White Simwanza

Personal information
- Date of birth: 11 December 1984 (age 40)
- Place of birth: Zambia
- Height: 1.86 m (6 ft 1 in)
- Position(s): Midfielder

Senior career*
- Years: Team / Apps / (Gls)
- Young Arrows F.C.
- Red Arrows F.C.
- 2009: RoPS / 21 / (0)

International career
- 2007–: Zambia / 9 / (0)

= Whiteson Simwanza =

Zambian footballer (born 1984)

Whiteson Simwanza (born 11 December 1984), also known as White Simwanza, is a Zambian football midfielder who played last time for RoPS. Simwanza had a contract with RoPS until the end of season 2011. But it was terminated at the end of season 2009.

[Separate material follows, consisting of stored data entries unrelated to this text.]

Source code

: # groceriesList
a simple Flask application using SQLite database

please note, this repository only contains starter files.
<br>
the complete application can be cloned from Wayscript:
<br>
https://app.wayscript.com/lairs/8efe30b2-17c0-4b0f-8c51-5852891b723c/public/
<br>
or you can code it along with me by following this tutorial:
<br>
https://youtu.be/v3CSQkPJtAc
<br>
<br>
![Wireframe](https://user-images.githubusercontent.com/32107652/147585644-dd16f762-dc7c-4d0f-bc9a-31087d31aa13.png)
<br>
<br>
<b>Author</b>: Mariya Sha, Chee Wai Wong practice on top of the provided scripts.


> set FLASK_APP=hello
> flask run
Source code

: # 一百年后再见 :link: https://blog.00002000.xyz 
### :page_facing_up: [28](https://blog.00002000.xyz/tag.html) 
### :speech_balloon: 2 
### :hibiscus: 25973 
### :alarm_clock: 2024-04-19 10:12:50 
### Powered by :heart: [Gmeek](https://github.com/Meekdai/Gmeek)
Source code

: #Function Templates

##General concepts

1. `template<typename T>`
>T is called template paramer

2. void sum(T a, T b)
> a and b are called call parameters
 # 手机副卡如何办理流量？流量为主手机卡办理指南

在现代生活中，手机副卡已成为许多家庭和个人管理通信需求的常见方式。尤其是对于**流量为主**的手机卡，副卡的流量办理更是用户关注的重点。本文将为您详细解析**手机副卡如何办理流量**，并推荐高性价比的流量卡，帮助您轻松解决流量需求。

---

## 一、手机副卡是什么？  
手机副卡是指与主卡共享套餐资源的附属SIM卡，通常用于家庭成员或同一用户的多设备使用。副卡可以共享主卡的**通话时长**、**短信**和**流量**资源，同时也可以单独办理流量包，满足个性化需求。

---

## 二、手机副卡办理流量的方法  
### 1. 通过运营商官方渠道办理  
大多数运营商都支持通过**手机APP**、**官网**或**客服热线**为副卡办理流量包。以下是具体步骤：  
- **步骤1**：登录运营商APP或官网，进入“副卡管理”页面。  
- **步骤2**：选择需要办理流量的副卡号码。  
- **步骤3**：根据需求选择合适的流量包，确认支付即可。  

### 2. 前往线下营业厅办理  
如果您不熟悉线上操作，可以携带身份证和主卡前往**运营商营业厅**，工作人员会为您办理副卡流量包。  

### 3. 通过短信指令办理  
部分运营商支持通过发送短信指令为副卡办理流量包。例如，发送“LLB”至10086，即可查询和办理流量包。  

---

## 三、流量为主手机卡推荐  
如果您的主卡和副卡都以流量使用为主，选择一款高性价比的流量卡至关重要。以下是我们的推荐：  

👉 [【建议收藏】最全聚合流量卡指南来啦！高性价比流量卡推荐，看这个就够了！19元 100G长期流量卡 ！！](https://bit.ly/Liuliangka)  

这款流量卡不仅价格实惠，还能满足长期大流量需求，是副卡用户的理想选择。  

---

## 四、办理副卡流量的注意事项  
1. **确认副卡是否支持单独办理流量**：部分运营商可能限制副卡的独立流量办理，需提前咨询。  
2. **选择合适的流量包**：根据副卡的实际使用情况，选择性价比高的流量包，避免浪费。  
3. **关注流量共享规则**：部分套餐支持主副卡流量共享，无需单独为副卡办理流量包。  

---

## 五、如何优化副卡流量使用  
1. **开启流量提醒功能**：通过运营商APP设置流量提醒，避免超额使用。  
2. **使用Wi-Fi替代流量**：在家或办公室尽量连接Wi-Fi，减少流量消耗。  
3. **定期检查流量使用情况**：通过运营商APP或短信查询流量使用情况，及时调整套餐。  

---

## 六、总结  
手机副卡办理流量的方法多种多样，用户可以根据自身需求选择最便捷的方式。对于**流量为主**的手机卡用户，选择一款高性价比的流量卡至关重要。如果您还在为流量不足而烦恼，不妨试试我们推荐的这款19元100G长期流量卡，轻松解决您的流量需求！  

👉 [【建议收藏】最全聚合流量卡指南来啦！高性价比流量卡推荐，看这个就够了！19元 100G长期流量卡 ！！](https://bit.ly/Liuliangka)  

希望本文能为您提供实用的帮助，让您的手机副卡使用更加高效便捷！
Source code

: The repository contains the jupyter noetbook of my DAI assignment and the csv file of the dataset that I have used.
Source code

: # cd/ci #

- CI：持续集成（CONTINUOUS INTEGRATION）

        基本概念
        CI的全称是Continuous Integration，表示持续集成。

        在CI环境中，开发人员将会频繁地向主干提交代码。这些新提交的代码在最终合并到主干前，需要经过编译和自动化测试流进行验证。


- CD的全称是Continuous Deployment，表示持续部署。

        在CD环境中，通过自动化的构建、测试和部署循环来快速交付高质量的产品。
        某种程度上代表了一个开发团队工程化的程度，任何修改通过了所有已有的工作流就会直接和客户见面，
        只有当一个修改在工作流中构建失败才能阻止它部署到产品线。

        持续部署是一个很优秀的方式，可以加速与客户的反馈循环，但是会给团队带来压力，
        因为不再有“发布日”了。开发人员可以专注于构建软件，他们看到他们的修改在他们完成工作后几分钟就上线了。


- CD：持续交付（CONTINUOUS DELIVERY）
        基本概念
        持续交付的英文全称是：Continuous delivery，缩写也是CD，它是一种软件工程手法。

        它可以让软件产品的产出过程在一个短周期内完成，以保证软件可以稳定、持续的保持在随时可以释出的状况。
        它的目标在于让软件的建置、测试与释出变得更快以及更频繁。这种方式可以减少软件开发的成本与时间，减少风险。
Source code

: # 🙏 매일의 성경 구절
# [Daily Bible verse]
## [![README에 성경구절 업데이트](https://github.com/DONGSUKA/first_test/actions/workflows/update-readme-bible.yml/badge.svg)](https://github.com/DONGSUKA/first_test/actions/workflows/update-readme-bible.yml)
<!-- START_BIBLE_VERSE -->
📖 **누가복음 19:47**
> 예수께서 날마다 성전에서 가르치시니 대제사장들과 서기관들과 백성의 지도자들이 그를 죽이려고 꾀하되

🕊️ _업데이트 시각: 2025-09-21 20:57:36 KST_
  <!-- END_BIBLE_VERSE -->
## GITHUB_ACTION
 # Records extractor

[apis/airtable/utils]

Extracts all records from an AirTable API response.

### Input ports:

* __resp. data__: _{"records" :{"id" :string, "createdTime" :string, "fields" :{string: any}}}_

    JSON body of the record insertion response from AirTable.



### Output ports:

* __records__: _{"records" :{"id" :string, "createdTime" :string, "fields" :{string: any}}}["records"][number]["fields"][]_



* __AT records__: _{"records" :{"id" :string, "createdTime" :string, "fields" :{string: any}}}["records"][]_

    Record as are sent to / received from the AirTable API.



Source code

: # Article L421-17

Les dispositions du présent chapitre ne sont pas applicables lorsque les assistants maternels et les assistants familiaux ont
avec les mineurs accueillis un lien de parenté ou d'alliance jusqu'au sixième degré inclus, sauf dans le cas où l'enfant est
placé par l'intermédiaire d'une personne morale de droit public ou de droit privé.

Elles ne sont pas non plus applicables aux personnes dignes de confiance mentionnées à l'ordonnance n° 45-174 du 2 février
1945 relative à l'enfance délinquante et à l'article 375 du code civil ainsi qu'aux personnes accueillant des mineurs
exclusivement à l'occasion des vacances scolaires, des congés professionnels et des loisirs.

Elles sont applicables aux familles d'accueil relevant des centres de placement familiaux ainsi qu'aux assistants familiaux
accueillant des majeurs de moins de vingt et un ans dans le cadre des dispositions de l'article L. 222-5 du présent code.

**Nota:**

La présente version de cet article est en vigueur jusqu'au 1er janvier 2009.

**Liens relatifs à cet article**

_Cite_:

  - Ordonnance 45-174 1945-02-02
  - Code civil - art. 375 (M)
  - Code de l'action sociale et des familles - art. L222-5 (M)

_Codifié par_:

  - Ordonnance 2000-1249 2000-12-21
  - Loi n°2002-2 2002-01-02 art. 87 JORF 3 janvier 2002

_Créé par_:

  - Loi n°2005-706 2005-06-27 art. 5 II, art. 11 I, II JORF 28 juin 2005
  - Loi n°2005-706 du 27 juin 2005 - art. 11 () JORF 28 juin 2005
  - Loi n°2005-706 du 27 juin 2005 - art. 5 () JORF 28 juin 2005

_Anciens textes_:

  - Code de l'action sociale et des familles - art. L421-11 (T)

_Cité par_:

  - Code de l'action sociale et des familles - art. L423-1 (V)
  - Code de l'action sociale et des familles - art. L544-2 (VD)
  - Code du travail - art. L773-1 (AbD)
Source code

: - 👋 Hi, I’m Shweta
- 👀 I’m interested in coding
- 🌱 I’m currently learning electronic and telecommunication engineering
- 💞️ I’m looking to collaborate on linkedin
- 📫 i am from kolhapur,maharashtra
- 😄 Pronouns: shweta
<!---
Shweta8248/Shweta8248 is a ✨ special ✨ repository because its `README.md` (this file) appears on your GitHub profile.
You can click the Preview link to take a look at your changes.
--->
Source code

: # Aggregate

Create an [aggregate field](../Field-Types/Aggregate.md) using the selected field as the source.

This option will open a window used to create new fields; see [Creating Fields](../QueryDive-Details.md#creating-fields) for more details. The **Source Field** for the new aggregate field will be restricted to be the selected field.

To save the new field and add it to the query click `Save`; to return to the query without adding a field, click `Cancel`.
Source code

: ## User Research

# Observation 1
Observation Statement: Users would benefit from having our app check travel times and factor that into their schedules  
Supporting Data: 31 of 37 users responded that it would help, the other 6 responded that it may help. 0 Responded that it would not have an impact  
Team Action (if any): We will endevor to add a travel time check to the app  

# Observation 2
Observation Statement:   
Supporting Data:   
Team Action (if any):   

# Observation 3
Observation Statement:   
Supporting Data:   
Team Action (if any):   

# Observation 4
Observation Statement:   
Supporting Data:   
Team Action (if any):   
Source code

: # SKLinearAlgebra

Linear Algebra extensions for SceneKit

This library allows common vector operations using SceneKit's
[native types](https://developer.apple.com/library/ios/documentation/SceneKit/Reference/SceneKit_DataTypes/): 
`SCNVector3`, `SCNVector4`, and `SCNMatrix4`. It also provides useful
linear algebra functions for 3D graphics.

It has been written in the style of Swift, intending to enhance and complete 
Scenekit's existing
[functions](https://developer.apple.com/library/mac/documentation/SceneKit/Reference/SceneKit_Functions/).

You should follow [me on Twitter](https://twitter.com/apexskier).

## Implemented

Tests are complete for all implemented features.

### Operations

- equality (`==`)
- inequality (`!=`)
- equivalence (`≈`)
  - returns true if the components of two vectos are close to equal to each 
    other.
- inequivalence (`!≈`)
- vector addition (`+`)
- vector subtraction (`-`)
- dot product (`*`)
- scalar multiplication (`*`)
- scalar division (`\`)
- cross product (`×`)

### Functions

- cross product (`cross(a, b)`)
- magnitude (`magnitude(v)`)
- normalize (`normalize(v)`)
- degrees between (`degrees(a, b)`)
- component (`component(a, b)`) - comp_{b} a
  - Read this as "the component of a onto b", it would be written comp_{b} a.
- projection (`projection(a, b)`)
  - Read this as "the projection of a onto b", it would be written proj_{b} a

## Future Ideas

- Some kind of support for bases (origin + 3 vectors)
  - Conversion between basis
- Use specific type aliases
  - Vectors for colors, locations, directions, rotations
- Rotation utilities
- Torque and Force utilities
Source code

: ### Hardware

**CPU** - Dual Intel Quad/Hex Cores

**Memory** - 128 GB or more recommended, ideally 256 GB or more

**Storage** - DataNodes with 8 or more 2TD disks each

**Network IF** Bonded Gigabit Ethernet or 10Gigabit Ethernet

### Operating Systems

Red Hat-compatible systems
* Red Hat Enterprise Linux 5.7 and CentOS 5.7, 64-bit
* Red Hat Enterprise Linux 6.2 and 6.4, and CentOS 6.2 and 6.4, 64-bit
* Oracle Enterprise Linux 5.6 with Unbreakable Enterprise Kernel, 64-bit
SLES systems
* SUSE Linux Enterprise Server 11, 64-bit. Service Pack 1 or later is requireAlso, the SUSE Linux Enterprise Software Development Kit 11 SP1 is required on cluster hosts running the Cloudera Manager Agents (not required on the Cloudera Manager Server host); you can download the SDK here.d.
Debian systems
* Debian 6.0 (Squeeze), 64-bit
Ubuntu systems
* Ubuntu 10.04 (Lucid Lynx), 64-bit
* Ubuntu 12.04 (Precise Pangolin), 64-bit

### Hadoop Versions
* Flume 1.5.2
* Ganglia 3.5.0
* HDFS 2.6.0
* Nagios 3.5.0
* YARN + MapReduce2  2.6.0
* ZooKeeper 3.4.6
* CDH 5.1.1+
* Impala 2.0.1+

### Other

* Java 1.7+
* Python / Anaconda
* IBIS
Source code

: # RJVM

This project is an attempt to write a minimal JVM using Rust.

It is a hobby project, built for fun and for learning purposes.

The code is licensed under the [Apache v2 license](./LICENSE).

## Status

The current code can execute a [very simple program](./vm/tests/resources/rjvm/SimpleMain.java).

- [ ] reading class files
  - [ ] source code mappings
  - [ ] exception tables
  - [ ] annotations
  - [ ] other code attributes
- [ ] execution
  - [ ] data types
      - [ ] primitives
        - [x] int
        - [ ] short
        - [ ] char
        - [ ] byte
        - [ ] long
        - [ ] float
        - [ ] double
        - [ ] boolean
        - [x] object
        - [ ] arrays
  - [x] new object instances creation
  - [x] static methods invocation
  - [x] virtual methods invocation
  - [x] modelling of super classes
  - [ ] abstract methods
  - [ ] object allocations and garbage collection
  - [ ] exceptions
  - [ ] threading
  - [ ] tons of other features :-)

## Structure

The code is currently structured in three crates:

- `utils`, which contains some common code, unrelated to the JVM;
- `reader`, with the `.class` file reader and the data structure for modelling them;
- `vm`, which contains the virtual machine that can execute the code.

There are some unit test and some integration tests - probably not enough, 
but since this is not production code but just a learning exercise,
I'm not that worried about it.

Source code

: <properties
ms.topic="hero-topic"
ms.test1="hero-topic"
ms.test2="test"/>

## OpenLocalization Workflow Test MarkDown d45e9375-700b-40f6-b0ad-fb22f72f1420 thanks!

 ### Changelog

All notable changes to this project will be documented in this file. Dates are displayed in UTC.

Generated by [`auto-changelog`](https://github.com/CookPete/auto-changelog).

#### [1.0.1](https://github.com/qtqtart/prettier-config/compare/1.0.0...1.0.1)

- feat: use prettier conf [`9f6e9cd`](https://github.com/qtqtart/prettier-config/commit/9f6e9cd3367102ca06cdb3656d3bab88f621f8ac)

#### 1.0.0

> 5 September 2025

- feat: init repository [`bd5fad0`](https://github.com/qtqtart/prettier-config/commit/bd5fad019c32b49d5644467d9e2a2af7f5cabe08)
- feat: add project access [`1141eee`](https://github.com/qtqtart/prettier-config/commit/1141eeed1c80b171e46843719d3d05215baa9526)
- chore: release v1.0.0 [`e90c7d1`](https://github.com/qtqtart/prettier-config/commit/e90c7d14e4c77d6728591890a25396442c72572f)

Simwanza came to RoPS and Rovaniemi before Finnish Premier Division season 2009 started. He signed with RoPS 3-years long contract, until end of season 2011. Due his playing style, he was leading the charts of collecting yellow cards in Finnish Premier Division season 2009. Currently he has collected seven yellow cards in eleven games and later at the end of season he was on the top of table after collecting 10 yellow cards. After his first season with RoPS, the team was relegated to Finnish Ykkönen and Simwanza was released on a free.

Simwanza has played in Zambia's national football team. According to the RoPS official site he has played nine games.